That is completely unfair. This legislation does not actually deal with that, but it does deal with the notion of taxes, taxes that should be fair and should be treated fairly. People should not be doubled-taxed, yet the woman and her son in Calgary are being double-taxed because they will pay tax in the U.S. that they did not have to pay in Canada, which is not fair.
There is also spectre of the government now deciding that it is going to use technology, as the member for Don Valley East suggested, to go after the tax cheats. I had a phone call from a constituent just last week when he heard about the great tax cheats out there who made the mistake, he thinks, of writing to the Prime Minister because shortly after that he was audited. This is a senior on a fixed income.

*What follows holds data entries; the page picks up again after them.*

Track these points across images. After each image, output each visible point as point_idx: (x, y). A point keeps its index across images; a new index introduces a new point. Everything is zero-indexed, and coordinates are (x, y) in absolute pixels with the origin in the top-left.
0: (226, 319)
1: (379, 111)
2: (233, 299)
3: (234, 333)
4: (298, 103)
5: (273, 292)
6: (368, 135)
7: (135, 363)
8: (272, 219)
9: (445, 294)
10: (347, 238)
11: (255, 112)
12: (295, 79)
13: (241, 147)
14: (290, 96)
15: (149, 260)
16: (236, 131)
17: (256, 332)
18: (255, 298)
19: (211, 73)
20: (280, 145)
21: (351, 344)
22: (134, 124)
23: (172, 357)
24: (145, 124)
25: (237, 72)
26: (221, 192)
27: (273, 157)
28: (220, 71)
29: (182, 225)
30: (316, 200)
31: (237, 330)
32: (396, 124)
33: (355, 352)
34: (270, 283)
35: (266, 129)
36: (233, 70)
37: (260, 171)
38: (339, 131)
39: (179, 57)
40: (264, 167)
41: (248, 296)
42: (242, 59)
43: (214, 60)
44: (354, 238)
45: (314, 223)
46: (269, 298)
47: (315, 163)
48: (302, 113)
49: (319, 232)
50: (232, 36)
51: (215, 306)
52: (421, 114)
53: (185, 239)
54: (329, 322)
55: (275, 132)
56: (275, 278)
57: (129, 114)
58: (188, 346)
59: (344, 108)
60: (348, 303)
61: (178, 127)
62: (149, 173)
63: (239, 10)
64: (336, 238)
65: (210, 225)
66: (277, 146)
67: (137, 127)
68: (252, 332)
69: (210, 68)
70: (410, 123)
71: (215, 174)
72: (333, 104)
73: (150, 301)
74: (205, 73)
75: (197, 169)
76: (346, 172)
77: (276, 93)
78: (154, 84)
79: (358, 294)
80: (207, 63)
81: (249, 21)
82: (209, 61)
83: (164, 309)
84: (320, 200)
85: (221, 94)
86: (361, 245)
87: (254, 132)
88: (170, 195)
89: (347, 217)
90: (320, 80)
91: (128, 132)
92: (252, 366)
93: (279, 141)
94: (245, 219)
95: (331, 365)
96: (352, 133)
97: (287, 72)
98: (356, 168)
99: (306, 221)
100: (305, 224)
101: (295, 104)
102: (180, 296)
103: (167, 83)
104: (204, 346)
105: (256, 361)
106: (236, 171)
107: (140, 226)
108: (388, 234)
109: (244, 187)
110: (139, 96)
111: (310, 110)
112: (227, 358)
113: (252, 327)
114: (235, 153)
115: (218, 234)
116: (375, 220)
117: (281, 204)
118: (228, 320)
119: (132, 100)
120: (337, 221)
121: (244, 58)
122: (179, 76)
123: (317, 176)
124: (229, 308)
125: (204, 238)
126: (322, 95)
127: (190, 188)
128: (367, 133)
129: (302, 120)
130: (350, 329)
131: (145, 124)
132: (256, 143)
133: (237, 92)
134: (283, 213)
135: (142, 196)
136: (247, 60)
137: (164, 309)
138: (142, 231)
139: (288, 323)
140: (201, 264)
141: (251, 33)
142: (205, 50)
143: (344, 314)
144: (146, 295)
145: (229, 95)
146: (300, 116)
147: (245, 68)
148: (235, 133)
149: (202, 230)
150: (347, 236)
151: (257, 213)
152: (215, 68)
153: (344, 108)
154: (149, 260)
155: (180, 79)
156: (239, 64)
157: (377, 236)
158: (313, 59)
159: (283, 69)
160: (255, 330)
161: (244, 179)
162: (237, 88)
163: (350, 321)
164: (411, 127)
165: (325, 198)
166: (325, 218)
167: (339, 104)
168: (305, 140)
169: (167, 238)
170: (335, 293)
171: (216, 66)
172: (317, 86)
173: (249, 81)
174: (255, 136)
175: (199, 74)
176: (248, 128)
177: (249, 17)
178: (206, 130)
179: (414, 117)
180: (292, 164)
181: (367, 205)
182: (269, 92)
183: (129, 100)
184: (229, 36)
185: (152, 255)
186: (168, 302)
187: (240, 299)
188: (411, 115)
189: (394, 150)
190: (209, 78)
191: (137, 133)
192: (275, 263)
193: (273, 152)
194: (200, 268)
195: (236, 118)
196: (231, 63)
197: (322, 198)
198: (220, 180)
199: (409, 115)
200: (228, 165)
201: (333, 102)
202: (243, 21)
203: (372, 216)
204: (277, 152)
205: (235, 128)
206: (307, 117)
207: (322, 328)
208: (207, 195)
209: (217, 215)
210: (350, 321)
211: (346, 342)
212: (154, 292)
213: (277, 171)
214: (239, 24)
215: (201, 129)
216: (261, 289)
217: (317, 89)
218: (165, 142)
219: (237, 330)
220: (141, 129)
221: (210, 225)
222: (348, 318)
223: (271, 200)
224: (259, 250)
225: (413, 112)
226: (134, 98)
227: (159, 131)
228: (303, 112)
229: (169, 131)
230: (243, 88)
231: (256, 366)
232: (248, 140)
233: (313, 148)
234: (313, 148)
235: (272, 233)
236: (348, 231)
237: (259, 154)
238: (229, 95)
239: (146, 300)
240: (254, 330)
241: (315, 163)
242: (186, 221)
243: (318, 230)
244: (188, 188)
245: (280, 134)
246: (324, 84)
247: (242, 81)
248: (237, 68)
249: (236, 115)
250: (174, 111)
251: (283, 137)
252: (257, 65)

That audit determined he owed $80 from three years ago. He got a letter from Revenue Canada saying that if he did not pay that $80, he could go to jail for five years. If he agreed with the CRA, he could pay the $80, he would be fined and maybe not have to go to jail, but if he disagreed, he certainly would go to jail. That is what he thought was going to happen. He ended up paying the $80 and a $150 fine. Why are we going after this little fish in this big fish pond? There are so many more people who are evading taxes by so much more than that. By spending the resources to go after a poor senior who apparently did not pay $80 three years ago is doing ourselves a disservice.